Vor einiger Zeit nahm der Captain im Hotel Ritz-Carlton Berlin bei einer Verkostung mit Weinen der Domaine de la Romanée-Conti im Burgund teil. War nicht billig. 

Als alle Weine geleert waren, folgte eine bei solchen Treffen übliche Tradition: Jeder Teilnehmer bringt eine Flasche aus dem eigenen Keller mit und lässt die anderen davon probieren. Eine Person am Tisch (im Foto links) stellte eine Flasche Pétrus aus der Bordeauxappellation Pomerol hin. 

Pétrus ist der meistgefälschte Wein der Welt, weil er bei reichen Sammlern rasend begehrt ist. Wer bringt so eine Flasche als Absacker mit? Die freundliche Dame heißt Julie und hat eine fundierte Trinkausbildung genossen. Sie kommt aus China, lebt in München und erlaubte die Veröffentlichung dieses Fotos. 

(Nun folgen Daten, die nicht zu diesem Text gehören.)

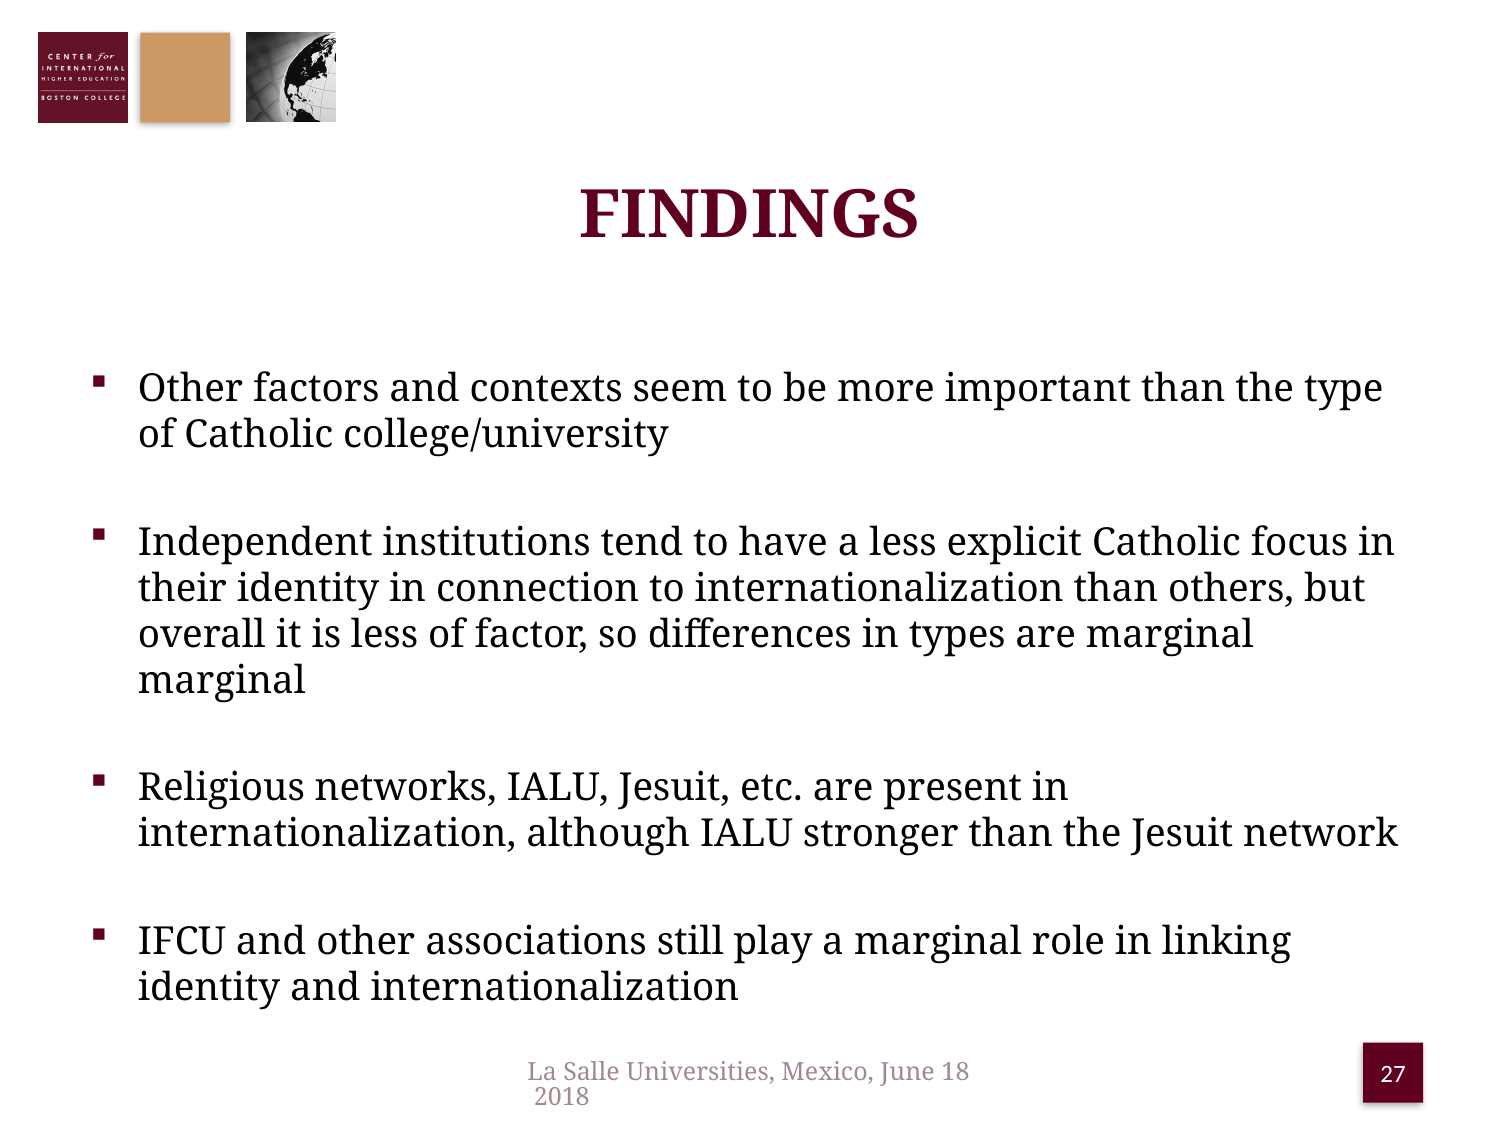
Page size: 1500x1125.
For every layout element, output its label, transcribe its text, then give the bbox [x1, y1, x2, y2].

footer La Salle Universities, Mexico, June 18 2018 [512, 1042, 988, 1103]
list Other factors and contexts seem to be more important than the type of Catholic college/university Independent institutions tend to have a less explicit Catholic focus in their identity in connection to internationalization than others, but overall it is less of factor, so differences in types are marginal marginal Religious networks, IALU, Jesuit, etc. are present in internationalization, although IALU stronger than the Jesuit network IFCU and other associations still play a marginal role in linking identity and internationalization [75, 355, 1425, 1066]
picture [38, 32, 128, 123]
title Findings [75, 130, 1425, 292]
picture [246, 32, 336, 122]
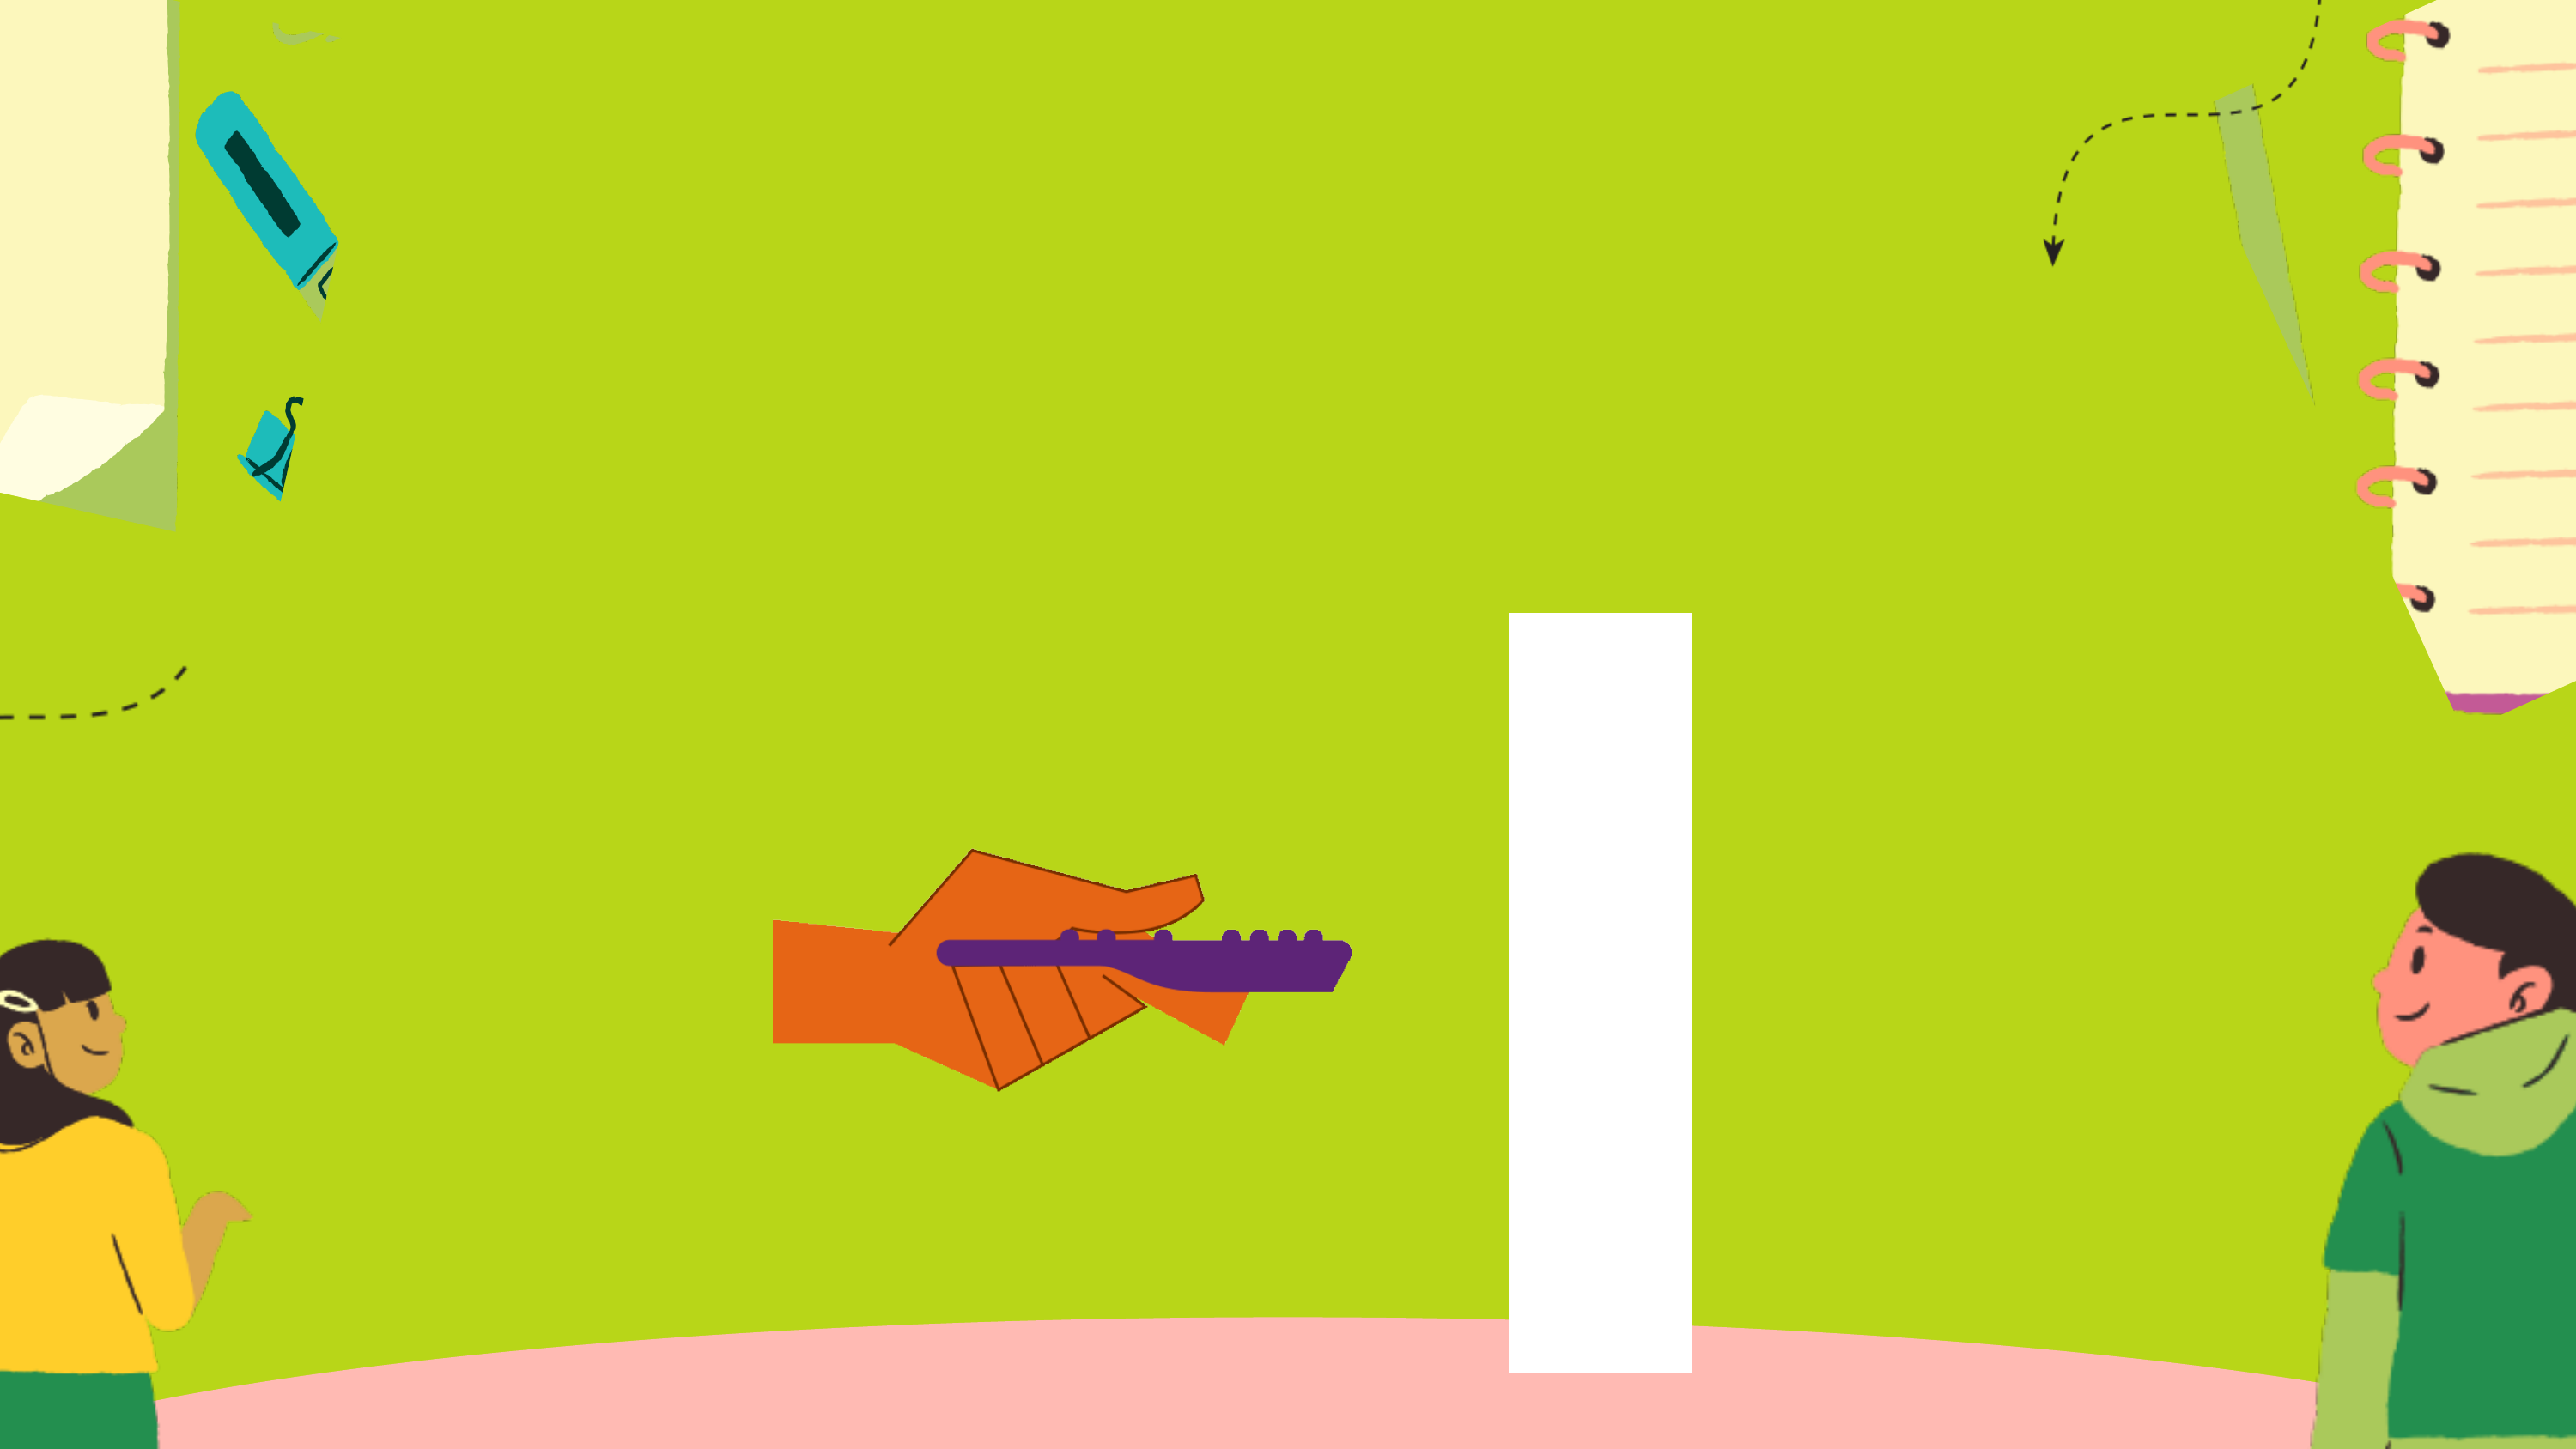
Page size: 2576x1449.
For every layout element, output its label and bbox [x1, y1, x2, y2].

text_box [0, 1317, 2576, 1449]
picture [1509, 613, 1692, 1374]
text_box [2295, 613, 2576, 1313]
text_box [0, 522, 224, 926]
picture [773, 756, 1474, 1174]
text_box [2251, 0, 2576, 613]
text_box [0, 769, 254, 1313]
text_box [0, 0, 383, 553]
text_box [2043, 0, 2323, 268]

Der 1983er von Pétrus gilt unter Kennern als durchschnittlicher Jahrgang und wird heute je nach Provenienz, Füllstand und Zustand des Etiketts (ja, auch das ist wichtig) für ca. 2.000 Euro gehandelt. 

Und wie hat er geschmeckt? 

Faszinierend und kräutrig mit deutlich medizinalen Noten. Kann man nur in kleinen Schlucken genießen. In der Nase enorme Würze von Wacholder, Piment, Kardamom, Beifuß und Teer. Im Mund konzentriert wie Kräuterbitter. Gerbsäure von zerkautem Leder, wieder Wacholder, ganz viel dunkle Kräuter, schwarze Schokolade, Pastinake. Kein gefälliger Wein, aber eine aufregende Geisterbahn zum Trinken und ein großes Erlebnis.